彼時天寒地凍, 寒江邊, 陸笙笙盯著漫山遍野的墳包,久久佇立。
寒風吹著陸笙笙的臉疼, 她卻像是沒感覺到一般。
她雙手捧著湯婆子捂著手,一套暖和的狐裘套在身上,看起來莫名有些不大服帖, 但又顯得格外可愛起來。
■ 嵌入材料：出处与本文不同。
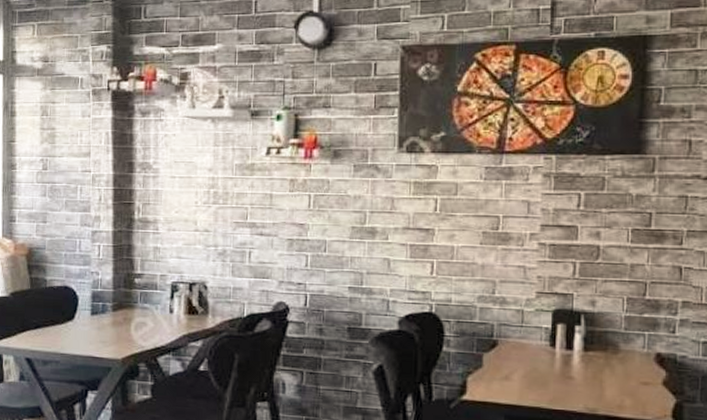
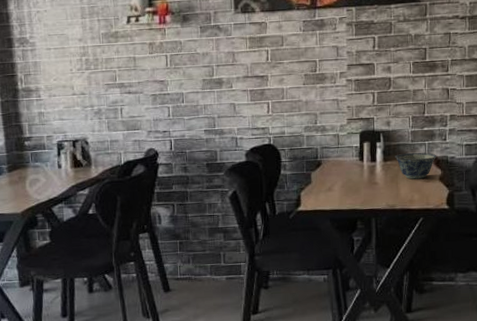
bowl: none [600,343,661,380] -> present [395,152,437,179]

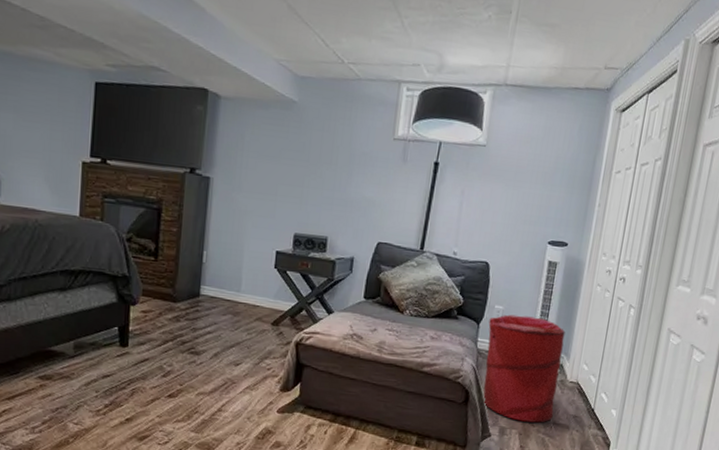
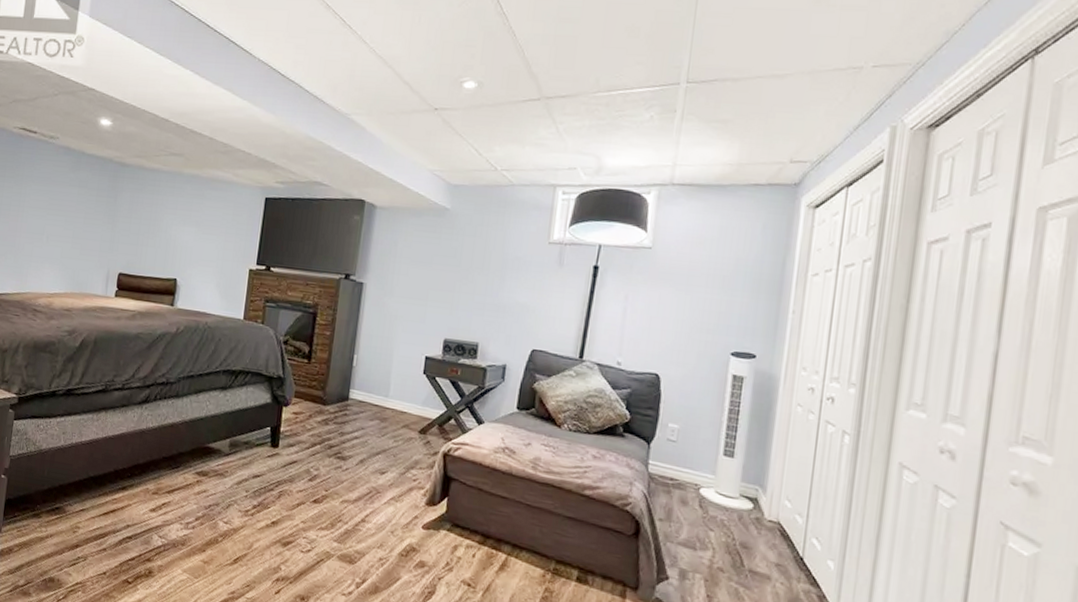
laundry hamper: present [483,314,565,423] -> none [657,434,759,569]

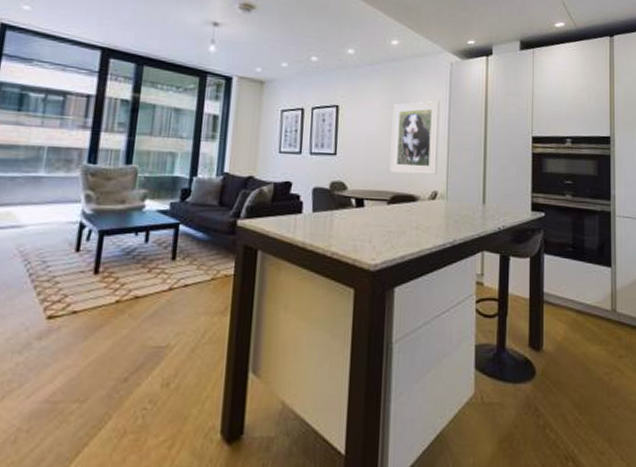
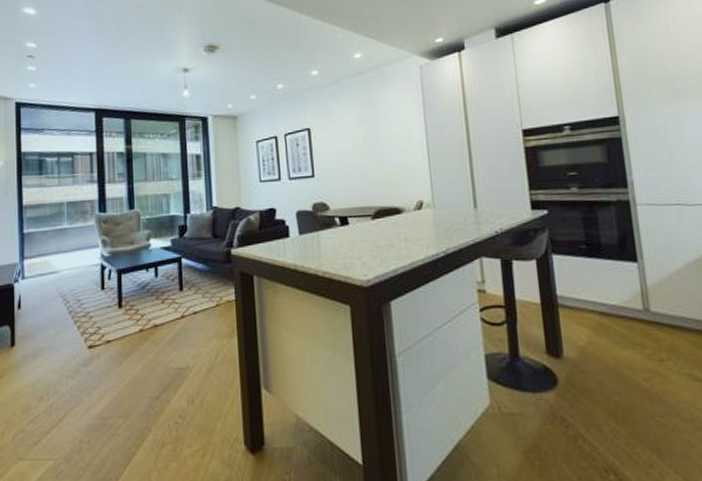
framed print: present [389,100,440,175] -> none [364,107,420,187]

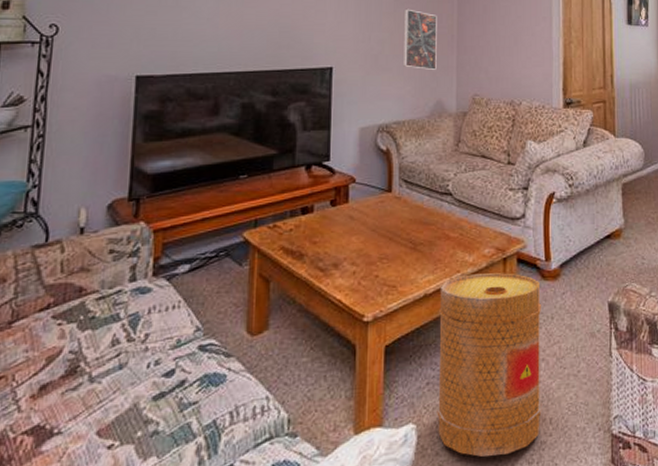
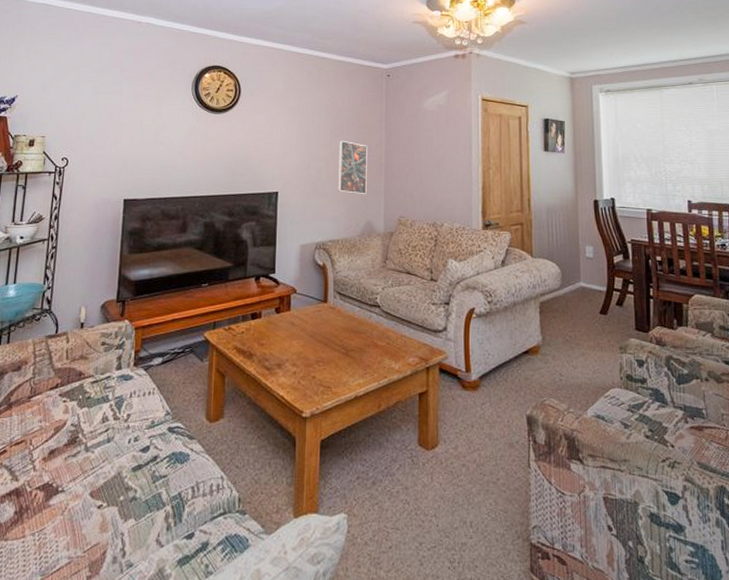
basket: present [437,273,542,457] -> none [366,380,462,551]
十三娘打趣道:「陸大人這是等誰啊, 難道這墳包里還有陸大人熟識的人不成?」
「等一個罪人。」
陸笙笙任由吳七娘貼心的將背後的鶴氅披好,十分認真地說道:
「我在選一處墳地給她。免得後世說我總是將人拋屍荒野。」
十三娘知道她說的是林疏雪。
十三娘撫掌,奉承阿諛似的笑道:「大人真是宅心仁厚啊, 怪不得世人都說大人心地善良, 如今一看,果真不凡!那大人……選的怎麼樣了。」
陸笙笙憤憤地說:「大卸八塊後, 一塊埋到這裡, 一塊掛在清風派的牌匾,一塊放在天魔谷, 其他的餵魚,讓師雲依看看自己留了什麼禍患在門派。」
「……」
十三娘聽得肉疼。
一旁的蛇王結結巴巴地說道:
「咱們可是在這裡待了三月了, 這林疏雪縱然是個識水性的, 多半也淹死了。就這麼一……一直的守株待兔下去嗎,老大?」
但是林疏雪不一樣, 鮫人怎麼可能怕水。
「叫什麼老大,要叫『陸大人』,整的我們i像山賊一樣。」
吳七娘一掌拍在蛇王的後腦,蛇王嘶溜嘶溜地喊著疼。
「哦……哦。」蛇王回答地雙眼無神,看起來不大智慧的模樣。
陸笙笙對待幾人的插科打諢已經習以為常,她緩緩呼出一口熱氣:
「慢慢等,遲早會出來的。」
她看向掌心的三枚銅板:「我算著,今日應當就是個好時候了。」
忽然,她的耳廓微動:
「來了。」
身後馬蹄急急,紛至沓來,聽聲可知是從四方圍堵,再一回眸,正是清風派八堂的弟子,為首的正是領事堂的護法,黎幼薇。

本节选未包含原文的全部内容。